GET /v1/webhooks/deliveries now returns attempt and next_retry_at so support can see whether a delivery is still scheduled for retry.

GET /v1/webhooks/metrics?event_type=checkout.completed&window_hours=24 returns tenant-scoped success rate, pending count, abandoned count, and p95 delivery latency for the selected window.

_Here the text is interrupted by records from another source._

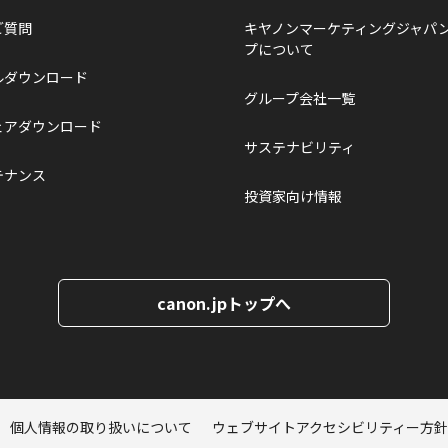
ご質問
キヤノンマーケティングジャパ
プについて
ルダウンロード
グループ会社一覧
ェアダウンロード
サステナビリティ
テナンス
投資家向け情報
canon.jpトップへ
個人情報の取り扱いについて
ウェブサイトアクセシビリティー方針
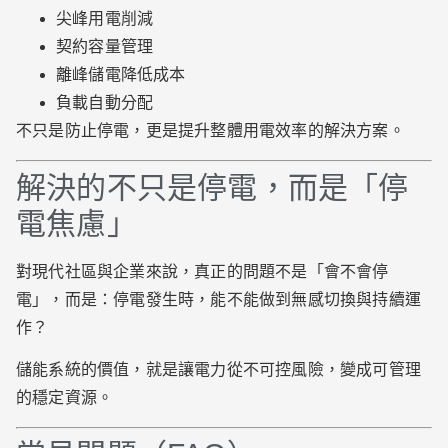
尖峰用電削減
契約容量管理
離峰儲電降低成本
負載自動分配
不只是防止停電，更是提升整體用電效率的解決方案。
解決的不只是停電，而是「停
電焦慮」
對現代社區與企業來說，真正的問題不是「會不會停
電」，而是：停電發生時，能不能做到無感切換與持續運
作？
儲能系統的價值，就是讓電力從不可控風險，變成可管理
的穩定資源。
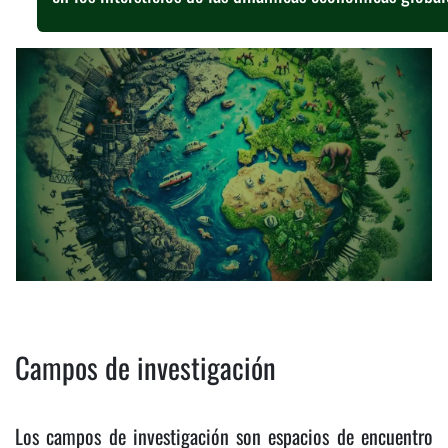
Campos de investigación
Los campos de investigación son espacios de encuentro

Verify the signature against the raw, unparsed request body before accepting the event.

// Node.js
import crypto from "node:crypto";

function verifyOrderCoreSignature(rawBody, signatureHeader, endpointSecret) {
  const expected = "sha256=" + crypto
    .createHmac("sha256", endpointSecret)
    .update(rawBody)
    .digest("hex");

  return crypto.timingSafeEqual(
    Buffer.from(expected),
    Buffer.from(signatureHeader || "", "utf8"),
  );
}

// Go
func verifyOrderCoreSignature(rawBody []byte, signatureHeader, endpointSecret string) bool {
    mac := hmac.New(sha256.New, []byte(endpointSecret))
    mac.Write(rawBody)
    expected := "sha256=" + hex.EncodeToString(mac.Sum(nil))
    return hmac.Equal([]byte(expected), []byte(signatureHeader))
}

Production smoke coverage now includes a synthetic checkout.completed delivery via ./scripts/smoke_checkout_completed_webhook.sh and a fail-first retry verification via ./scripts/smoke_checkout_completed_retry_worker.sh.

UCP (Experimental)

Discovery: GET /ucp/.well-known/ucp

Checkout sessions:

POST /ucp/checkout/sessions
PUT /ucp/checkout/sessions/{session_id}
POST /ucp/checkout/sessions/{session_id}/complete

Errors

{"error":"unauthorized","message":"Missing API key"}
{"error":"unauthorized","message":"API key expired","auth_reason":"expired_api_key"}
{"error":"rate_limited","message":"Too many requests"}
{"error":"not_implemented","message":"This endpoint is not yet implemented"}

Rate limits

Default: 1000 requests/minute per API key (best-effort).